抜粋本文:
4/1(金)の午前中に「伊賀上野城」(三重県伊賀市)へ登城した後は「伊賀鉄道」「近鉄大阪線」で「榛原駅」まで乗車し、そこから「奈良交通」のバスで「大宇陀」まで20分程揺られた後に徒歩で「宇陀(うだ)松山城」(奈良県宇陀市)に登城しました。

 

私は、約20年前に訪城して以来でしたので、殆ど記憶にありませんでした。

 

バスの終点「大宇陀」にある「観光協会」で「観光イラストマップ」と「絵図から見る宇陀松山」等のパンフをいただきました。特に後者は、帰宅してからジックリと見ると、お城の歴史、お城と城下の範囲などの変遷が良く判る資料でした。

 

「宇陀松山城」の復元CG(観光イラストマップより、千田嘉博氏提供)

縄張図(現地にて掲出、上のCGとは向きが逆)

 

ここで少しお城の歴史と城主に付いて触れておきます。

提供資料:

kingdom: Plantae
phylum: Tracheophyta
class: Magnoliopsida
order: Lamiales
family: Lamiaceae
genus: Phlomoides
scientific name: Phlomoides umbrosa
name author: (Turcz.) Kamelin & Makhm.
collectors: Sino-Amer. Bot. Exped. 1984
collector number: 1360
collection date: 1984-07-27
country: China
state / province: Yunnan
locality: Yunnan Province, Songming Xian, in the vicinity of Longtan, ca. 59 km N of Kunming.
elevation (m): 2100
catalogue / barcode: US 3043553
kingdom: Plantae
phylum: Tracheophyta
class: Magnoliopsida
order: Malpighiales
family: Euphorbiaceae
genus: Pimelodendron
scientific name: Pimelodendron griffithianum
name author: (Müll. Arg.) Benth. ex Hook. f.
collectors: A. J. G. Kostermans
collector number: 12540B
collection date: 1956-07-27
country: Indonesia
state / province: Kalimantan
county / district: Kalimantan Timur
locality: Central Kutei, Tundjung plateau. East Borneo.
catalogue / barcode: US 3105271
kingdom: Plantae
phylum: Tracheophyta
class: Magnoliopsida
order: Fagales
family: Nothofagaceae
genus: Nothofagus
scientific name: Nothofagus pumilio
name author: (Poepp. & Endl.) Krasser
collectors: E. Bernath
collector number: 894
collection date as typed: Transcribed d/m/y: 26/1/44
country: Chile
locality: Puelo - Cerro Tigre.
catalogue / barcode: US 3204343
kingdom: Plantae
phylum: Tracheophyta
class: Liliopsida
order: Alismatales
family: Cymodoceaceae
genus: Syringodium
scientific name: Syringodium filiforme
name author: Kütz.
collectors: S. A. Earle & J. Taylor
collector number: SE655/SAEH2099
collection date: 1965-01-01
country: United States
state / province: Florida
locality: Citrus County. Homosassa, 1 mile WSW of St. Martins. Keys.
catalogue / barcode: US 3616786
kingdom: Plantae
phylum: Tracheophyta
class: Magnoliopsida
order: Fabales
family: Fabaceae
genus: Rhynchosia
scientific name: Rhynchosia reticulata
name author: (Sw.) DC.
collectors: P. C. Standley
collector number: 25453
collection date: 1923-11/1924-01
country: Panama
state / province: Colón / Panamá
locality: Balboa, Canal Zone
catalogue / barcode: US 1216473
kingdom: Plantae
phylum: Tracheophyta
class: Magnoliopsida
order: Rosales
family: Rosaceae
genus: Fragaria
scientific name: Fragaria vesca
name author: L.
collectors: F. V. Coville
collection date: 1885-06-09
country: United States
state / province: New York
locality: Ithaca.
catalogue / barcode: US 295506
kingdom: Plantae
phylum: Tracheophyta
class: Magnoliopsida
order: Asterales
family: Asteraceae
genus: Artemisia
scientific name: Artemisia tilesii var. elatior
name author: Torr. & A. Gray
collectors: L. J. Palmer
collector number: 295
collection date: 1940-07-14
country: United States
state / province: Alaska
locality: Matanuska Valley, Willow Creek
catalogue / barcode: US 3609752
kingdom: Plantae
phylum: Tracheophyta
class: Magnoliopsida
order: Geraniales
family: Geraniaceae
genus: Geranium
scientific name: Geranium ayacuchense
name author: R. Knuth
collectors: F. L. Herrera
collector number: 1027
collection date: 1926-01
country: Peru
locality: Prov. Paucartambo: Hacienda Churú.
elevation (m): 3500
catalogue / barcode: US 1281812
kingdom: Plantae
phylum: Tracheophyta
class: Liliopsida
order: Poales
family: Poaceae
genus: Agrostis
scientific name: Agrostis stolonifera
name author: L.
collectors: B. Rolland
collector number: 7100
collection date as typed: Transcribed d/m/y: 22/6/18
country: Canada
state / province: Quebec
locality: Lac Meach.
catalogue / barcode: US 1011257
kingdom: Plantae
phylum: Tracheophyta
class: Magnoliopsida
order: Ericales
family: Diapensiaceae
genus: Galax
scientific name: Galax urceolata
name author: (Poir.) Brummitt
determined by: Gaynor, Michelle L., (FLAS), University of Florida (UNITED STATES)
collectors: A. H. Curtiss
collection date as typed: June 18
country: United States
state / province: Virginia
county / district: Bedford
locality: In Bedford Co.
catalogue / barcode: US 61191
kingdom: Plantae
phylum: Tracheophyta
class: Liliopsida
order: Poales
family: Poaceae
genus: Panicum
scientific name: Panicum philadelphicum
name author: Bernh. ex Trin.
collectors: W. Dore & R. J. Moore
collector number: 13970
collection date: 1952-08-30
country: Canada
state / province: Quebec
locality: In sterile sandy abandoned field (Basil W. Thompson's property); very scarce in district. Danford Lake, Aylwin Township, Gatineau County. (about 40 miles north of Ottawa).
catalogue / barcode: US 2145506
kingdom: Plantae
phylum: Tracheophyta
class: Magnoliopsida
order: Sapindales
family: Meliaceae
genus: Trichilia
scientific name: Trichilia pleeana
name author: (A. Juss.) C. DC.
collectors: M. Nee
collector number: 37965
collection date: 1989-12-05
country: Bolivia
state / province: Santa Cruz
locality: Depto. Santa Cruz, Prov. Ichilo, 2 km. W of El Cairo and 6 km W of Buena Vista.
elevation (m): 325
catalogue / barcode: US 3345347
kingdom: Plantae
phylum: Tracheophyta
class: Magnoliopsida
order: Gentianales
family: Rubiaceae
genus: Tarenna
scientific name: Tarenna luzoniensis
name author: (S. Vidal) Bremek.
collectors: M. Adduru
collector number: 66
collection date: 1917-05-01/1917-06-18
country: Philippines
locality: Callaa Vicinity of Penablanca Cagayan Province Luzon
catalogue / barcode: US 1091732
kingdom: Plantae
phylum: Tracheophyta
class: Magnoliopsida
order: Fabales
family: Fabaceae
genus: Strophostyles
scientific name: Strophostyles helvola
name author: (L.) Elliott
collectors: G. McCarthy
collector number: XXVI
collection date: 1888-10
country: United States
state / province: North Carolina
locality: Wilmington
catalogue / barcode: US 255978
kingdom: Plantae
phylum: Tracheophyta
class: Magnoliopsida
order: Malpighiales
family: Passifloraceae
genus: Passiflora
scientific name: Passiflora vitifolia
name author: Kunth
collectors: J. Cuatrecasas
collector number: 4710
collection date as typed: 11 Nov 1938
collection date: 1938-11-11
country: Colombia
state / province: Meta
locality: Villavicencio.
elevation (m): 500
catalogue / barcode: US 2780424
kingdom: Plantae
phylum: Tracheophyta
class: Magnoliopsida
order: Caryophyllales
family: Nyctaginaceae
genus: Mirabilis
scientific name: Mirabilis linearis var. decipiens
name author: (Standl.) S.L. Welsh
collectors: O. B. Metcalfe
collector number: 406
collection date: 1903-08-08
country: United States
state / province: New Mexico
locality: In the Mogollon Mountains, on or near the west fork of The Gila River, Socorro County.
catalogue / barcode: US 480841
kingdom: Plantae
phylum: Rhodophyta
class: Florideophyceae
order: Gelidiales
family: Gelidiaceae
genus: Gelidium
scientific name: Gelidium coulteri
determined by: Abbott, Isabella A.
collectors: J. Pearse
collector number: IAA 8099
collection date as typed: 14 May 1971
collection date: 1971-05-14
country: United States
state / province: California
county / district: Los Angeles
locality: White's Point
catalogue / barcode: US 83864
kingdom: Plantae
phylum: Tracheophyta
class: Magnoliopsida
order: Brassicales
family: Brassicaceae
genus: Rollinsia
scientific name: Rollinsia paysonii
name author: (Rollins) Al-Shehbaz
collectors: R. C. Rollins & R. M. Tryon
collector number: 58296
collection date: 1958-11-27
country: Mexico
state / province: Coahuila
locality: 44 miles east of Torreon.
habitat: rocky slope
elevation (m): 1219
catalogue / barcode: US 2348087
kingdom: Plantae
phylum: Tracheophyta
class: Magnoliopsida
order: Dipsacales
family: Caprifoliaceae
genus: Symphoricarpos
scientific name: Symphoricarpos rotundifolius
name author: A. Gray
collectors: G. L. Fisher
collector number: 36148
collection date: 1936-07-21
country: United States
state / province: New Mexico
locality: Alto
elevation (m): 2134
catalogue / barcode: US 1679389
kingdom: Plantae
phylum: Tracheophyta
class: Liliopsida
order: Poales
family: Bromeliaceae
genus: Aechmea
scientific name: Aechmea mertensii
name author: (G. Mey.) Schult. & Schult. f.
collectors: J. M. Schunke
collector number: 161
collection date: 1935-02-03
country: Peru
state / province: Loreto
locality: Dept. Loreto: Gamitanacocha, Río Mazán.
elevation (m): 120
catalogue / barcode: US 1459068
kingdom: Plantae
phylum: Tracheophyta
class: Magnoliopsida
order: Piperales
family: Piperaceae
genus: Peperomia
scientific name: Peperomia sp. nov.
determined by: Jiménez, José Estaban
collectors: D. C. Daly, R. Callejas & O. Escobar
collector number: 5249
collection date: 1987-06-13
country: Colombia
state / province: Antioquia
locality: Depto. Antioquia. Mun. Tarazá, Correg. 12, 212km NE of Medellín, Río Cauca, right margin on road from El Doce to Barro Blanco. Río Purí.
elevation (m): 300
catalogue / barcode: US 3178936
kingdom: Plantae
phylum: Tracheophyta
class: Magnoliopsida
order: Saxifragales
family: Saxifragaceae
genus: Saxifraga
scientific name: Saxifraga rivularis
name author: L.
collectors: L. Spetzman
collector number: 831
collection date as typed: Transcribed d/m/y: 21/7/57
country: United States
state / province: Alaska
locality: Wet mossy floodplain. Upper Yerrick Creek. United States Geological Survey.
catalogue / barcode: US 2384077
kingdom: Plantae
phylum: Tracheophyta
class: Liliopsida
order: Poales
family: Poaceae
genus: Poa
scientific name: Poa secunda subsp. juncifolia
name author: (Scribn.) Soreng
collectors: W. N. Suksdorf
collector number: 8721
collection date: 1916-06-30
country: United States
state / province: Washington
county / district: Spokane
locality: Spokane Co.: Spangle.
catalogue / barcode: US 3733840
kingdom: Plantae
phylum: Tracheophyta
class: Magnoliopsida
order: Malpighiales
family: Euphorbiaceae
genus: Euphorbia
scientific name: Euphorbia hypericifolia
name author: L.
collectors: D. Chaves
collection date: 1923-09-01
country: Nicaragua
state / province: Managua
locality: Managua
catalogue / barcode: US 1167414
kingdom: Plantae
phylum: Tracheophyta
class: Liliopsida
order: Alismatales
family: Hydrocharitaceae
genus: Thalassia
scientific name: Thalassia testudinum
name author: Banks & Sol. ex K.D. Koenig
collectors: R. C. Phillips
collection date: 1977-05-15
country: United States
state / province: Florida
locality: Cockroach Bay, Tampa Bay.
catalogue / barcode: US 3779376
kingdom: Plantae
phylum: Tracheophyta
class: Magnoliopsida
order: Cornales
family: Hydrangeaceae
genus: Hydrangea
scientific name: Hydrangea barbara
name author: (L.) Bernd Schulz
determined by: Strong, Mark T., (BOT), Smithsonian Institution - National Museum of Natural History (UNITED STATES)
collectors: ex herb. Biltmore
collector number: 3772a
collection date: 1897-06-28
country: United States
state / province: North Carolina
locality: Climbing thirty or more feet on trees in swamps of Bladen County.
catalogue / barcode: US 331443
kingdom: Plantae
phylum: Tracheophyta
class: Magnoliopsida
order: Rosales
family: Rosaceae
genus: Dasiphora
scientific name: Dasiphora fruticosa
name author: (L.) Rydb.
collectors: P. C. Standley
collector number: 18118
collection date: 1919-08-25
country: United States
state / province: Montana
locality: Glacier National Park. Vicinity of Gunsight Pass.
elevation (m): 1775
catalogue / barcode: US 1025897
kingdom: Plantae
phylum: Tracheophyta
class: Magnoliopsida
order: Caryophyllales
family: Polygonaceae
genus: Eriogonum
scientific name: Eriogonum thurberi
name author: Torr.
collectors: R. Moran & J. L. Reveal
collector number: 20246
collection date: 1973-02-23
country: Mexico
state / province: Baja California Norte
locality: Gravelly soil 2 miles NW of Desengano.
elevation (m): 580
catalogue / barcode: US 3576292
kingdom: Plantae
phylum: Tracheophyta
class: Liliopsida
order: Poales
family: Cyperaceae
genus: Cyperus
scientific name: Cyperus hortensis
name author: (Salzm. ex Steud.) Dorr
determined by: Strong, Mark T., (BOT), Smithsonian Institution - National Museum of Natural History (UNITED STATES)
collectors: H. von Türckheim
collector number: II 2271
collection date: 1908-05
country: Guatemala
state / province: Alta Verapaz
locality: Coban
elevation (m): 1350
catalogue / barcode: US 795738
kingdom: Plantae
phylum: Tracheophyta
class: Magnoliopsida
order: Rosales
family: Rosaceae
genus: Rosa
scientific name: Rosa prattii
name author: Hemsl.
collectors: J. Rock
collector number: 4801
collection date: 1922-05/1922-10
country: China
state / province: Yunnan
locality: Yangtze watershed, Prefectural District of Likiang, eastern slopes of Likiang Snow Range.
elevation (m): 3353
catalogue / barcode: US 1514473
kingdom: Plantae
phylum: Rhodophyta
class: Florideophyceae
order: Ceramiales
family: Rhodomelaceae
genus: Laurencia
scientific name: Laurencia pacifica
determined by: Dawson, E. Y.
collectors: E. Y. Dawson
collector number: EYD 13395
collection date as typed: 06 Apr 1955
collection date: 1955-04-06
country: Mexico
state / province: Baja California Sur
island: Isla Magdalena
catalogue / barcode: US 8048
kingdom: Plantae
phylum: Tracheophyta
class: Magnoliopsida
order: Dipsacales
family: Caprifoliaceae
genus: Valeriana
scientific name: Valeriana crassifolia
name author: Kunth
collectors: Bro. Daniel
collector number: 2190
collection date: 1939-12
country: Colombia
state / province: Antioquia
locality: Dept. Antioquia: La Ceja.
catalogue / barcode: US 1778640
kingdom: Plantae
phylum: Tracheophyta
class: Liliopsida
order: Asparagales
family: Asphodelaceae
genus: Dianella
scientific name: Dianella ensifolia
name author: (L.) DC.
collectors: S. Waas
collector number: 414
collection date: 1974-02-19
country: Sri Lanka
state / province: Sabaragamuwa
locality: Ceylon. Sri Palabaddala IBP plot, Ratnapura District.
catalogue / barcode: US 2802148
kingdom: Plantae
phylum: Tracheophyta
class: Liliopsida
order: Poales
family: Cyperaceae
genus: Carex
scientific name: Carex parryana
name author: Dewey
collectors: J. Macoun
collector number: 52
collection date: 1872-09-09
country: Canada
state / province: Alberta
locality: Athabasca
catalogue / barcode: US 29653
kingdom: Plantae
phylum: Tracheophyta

課題:
A. 宇陀松山城の訪問記のうち、「バスの終点「大宇陀」にある「」で始まり「ここで少しお城の歴史と城主に付いて触れておきます。」で終わる部分を、一字一句違えずに書き写してください。
B. 宇陀松山城の訪問記によると、榛原駅から大宇陀までは奈良交通のバスでどのくらいの時間がかかりましたか。
宇陀松山城の訪問記の記述のみに基づいて取り組んでください。

解答一覧:
A.
バスの終点「大宇陀」にある「観光協会」で「観光イラストマップ」と「絵図から見る宇陀松山」等のパンフをいただきました。特に後者は、帰宅してからジックリと見ると、お城の歴史、お城と城下の範囲などの変遷が良く判る資料でした。

 

「宇陀松山城」の復元CG(観光イラストマップより、千田嘉博氏提供)

縄張図(現地にて掲出、上のCGとは向きが逆)

 

ここで少しお城の歴史と城主に付いて触れておきます。

B. 20分程です。